Images with bounding boxes:
+---+
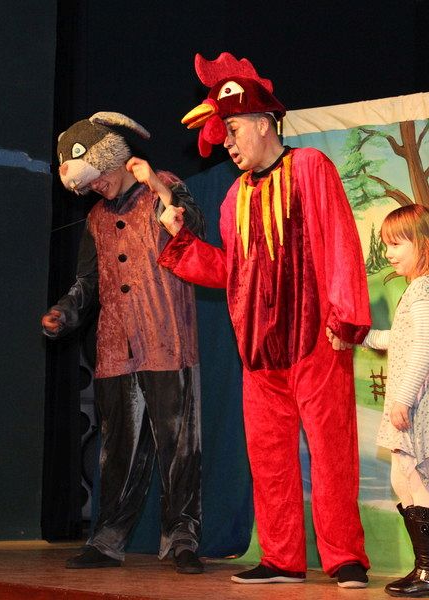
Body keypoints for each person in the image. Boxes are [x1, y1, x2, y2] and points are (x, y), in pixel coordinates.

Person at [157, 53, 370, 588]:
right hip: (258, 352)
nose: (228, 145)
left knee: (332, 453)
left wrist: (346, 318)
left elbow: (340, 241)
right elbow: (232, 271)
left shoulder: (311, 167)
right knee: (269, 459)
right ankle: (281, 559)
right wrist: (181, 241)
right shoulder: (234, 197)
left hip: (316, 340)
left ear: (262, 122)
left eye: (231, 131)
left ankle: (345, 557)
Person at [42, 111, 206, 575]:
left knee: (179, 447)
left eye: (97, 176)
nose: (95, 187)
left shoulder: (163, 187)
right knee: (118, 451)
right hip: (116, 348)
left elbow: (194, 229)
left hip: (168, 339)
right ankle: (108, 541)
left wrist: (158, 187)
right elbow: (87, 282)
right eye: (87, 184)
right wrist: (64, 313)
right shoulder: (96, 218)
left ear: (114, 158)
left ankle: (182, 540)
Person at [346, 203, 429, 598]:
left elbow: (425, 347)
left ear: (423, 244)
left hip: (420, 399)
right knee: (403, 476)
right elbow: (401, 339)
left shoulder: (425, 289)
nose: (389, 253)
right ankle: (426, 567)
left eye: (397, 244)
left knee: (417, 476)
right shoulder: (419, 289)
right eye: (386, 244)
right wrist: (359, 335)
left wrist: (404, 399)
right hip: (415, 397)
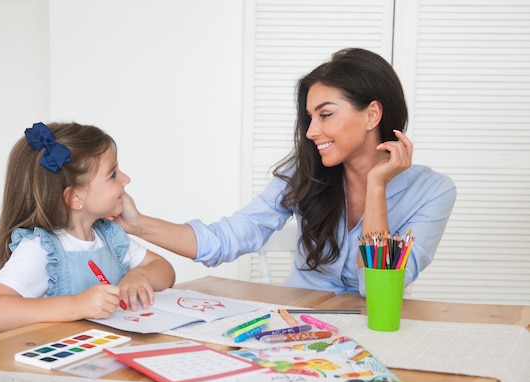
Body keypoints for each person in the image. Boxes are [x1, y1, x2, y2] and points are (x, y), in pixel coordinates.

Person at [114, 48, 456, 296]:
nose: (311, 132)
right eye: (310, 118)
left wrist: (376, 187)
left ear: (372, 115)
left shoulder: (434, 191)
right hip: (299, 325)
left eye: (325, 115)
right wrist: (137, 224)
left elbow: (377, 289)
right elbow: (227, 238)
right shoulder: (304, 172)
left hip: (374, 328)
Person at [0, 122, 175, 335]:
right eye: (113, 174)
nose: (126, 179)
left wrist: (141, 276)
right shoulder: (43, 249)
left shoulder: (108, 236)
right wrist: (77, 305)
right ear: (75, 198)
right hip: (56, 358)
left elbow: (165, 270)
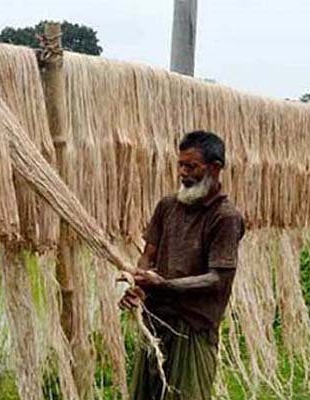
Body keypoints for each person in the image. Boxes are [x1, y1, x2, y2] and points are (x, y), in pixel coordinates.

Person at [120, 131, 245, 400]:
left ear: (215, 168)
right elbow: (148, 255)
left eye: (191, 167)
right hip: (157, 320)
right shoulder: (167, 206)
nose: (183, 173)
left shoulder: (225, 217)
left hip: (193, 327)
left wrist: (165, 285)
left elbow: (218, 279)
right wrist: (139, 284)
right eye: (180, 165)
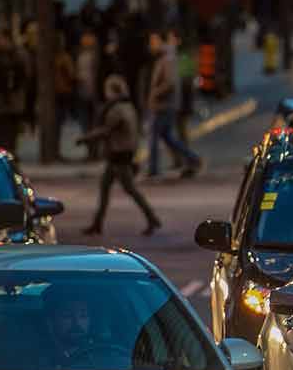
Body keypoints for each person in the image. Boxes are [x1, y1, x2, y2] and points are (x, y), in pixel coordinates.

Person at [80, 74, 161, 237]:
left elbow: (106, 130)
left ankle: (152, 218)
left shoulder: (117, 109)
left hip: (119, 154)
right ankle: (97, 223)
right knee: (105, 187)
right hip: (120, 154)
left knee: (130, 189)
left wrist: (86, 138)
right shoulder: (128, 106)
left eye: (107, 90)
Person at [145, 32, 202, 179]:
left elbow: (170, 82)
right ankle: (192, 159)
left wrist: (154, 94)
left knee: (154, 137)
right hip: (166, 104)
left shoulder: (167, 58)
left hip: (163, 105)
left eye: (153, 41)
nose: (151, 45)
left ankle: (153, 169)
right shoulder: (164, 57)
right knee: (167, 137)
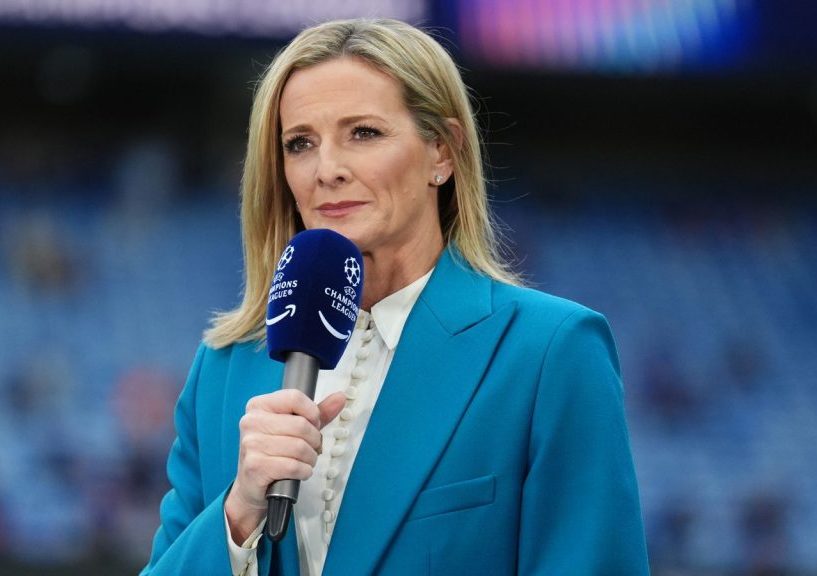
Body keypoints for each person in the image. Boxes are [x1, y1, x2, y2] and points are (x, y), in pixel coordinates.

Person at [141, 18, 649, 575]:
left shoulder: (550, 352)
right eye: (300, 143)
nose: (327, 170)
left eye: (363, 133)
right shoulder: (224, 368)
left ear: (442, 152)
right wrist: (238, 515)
+---+
WHAT TO PRODUCE:
Gather up, from the records above, each line where the word "nose" appears.

EXERCISE ANSWER:
nose: (228, 145)
nose: (95, 187)
nose: (389, 253)
nose: (311, 132)
nose: (126, 179)
nose: (183, 173)
nose: (151, 45)
nose: (327, 170)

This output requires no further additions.